This is an odd, odd time of the year. Or at least it is for me. So much pressure. We've barely recovered from the trauma that is Pretty Tree Day -- the rushing, the shopping, the wrapping, the travel, and of course the crazy relatives -- and we're expected to figure out what we need to do to become perfect. Starting at midnight. And what if we forget to be perfect next Tuesday? Well that's it. Whole year down the drain. Better luck in 2012.
I'm sorry, but I'm bowing out.
Not of having things that I want to accomplish next year, because there are a lot of them. But I'm done being mean to myself. I'm done with the idea that I have to do something every single day for the next 365 days to be able to call it a success. So if I forget to moisturize next Tuesday, I'll just do it on Wednesday (or Thursday, lol), and forgive myself and move on and end the year with nicer skin than I have here at the beginning.

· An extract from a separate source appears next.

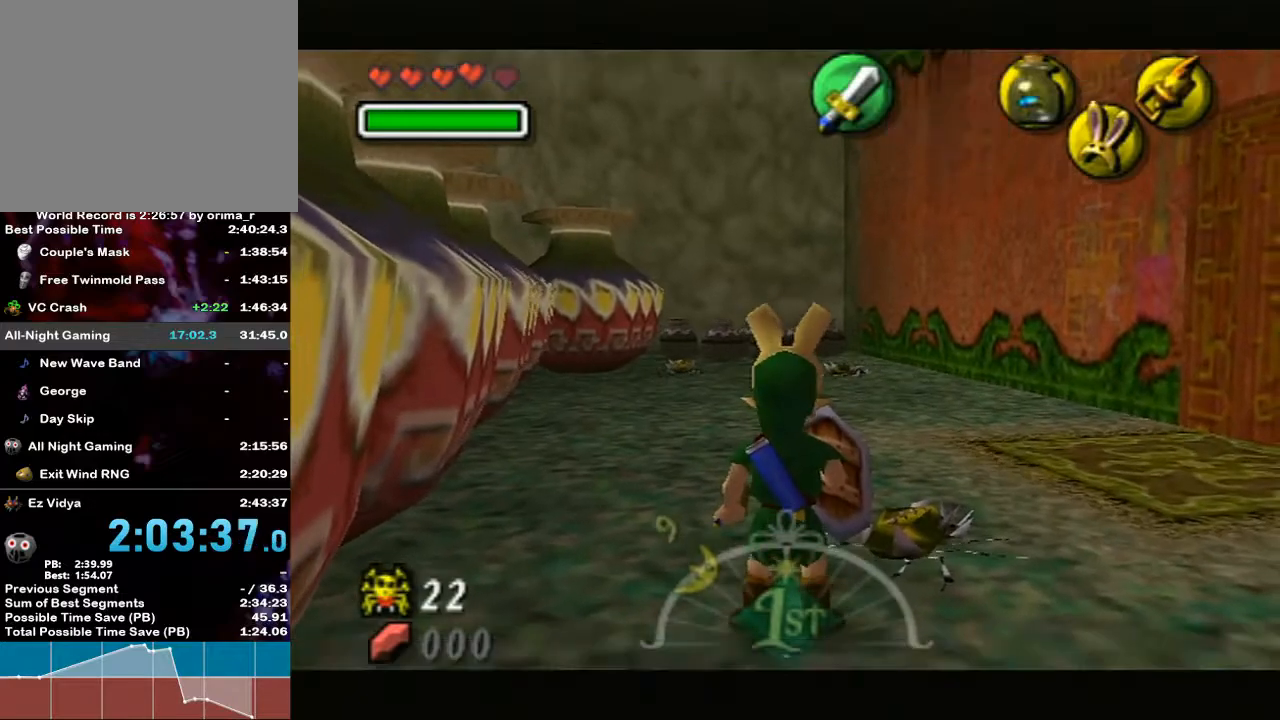
{"buttons": [], "left_stick": "center", "right_stick": "center", "events": [[50, "L1", "up"], [83, "B", "up"]]}
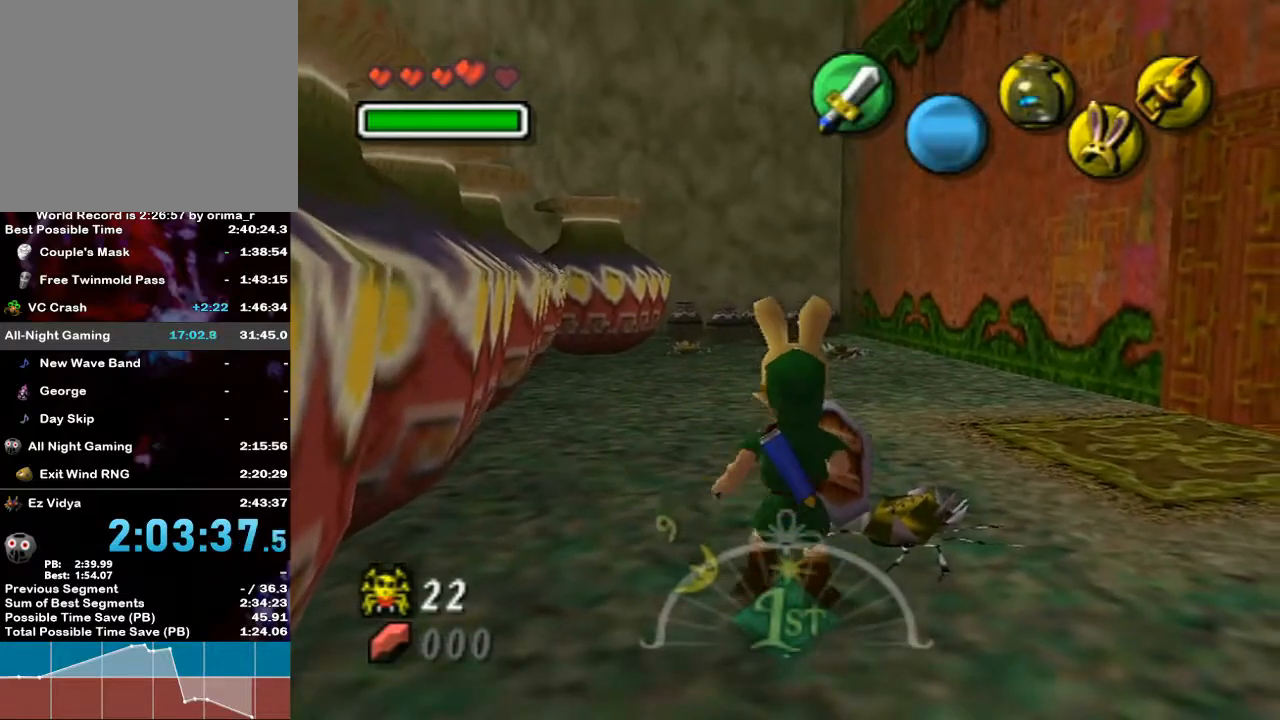
{"buttons": [], "left_stick": "center", "right_stick": "center", "events": [[300, "B", "down"], [383, "B", "up"]]}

And if there are some things I don't get started on right away, that's okay too. If some things on my list turn out to be lovely thoughts that absolutely refuse to be wedged into my actual life? I'm going to let them go, at least for now. Maybe I'll try again another time when my life is different.
In short, I'm aiming for progress not perfection. I'm aiming for gentle, flexible progress -- not the kind that gets you to your goal but you're crazed the whole time and exhausted and cranky when you finally get there.
Remind me of this when I forget, will you?
I wish you the 2011 that your heart most deeply desires.